L'intransigenza sopravanza l'attesa. La realtà denuda la speranza. L'urgenza di patron Semeraro azzera tutte le riflessioni passate, presenti e future. E la proroga concessa a Di Francesco appena la settimana scorsa si consuma in fretta, a Napoli. Dove il Lecce, nell'anticipo del sabato, affonda sotto quattro gol (a due), perdendo una partita che è anche logico perdere (la differenza di qualità è enorme, ammettiamolo), ma che è imbarazzante perdere con la pesantezza di certe proporzioni.

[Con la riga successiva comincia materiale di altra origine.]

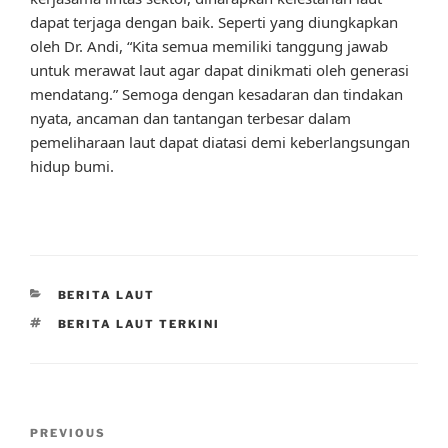
dapat terjaga dengan baik. Seperti yang diungkapkan
oleh Dr. Andi, “Kita semua memiliki tanggung jawab
untuk merawat laut agar dapat dinikmati oleh generasi
mendatang.” Semoga dengan kesadaran dan tindakan
nyata, ancaman dan tantangan terbesar dalam
pemeliharaan laut dapat diatasi demi keberlangsungan
hidup bumi.
CATEGORIES
BERITA LAUT
TAGS
BERITA LAUT TERKINI
Post
Previous
PREVIOUS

Scavando, però, l'esonero (comunicato in serata dalla società) è la precisa evoluzione di un pensiero comune, piegato dal sentimento dell'impopolarità e dalla crudezza dei risultati. Ed è, soprattutto, la naturale definizione di una situazione incancrenita da tempo: e, quindi, attesa anche con impazienza. Al di fuori e al di dentro del club. Il rovescio del San Paolo, cioè, sembra quasi opportuno: nei tempi e nei modi. Perchè chiude la questione, prima che avanzi il sospetto che sia tardi, per riparare. La sconfitta è brutta, ma appare il pretesto migliore. Ed è, soprattutto, la somma di diversi dettagli: tecnici, tattici, ambientali. Si cambia, allora: e, forse, è pure meglio così. Per tutti: persino per il coach. Al posto del quale arriva Cosmi. Uno che avrà bisogno di assistenza, innanzi tutto. La stessa assistenza in cui confidava Di Francesco, alla fine del girone di andata. Ma, alla soglia del mercato, l'allenatore pescarese non ci è neppure arrivato. Cosmi, allora, si faccia sentire, sin da ora. E pretenda rinforzi: come vedete, non c'è più tempo. Per nessuno.

giovedì 1 dicembre 2011

Andria, la rabbia di Fusiello

Probabilmente, il successo sul Piacenza, nel recupero di qualche tempo fa, aveva rafforzato l'appetito. Che i pareggi arrivati dopo hanno poi mortificato. L'Andria, cioè, è sempre lì, nel limbo del pericolo. Con il Feralpisalò, in casa, sono piovute anche critiche, sufficientemente pesanti. E la gente che tifa ha contestato, abbastanza apertamente. Quello del doppio centravanti (Innocenti più Gambino) è un esperimento fallito sul nascere, oltre tutto. E il sacro furore del collettivo non sembra più in grado di tappare qualche falla, nè di zittire l'opinione pubblica. A tre giorni di distanza, nel nuovo match di recupero, la formazione di Di Meo impatta ancora, contro il sin qui incerto Bassano: ma, questa volta, interviene Fusiello, il presidente che ha ormai intrapreso una serrata battaglia verbale con il pianeta arbitrale. La polemica si accende e il numero uno del club alza i toni del concetto, promettendo di non presentare la squadra a Siracusa, domenica prossima, in casa della nuova capolista del girone. Se non avrà ricevuto dal Palazzo garanzie tangibili, ovviamente. Cose che si dicono. Alle quali nessuno bada più. L'Andria, in Sicilia, si presenterà ugualmente: esattamente come fa chiunque, malgrado le dichiarazioni avvelenate del post partita. E si presenterà con le speranze di sempre e con i disagi del momento: che la querelle non riesce e non riuscirà a nascondere.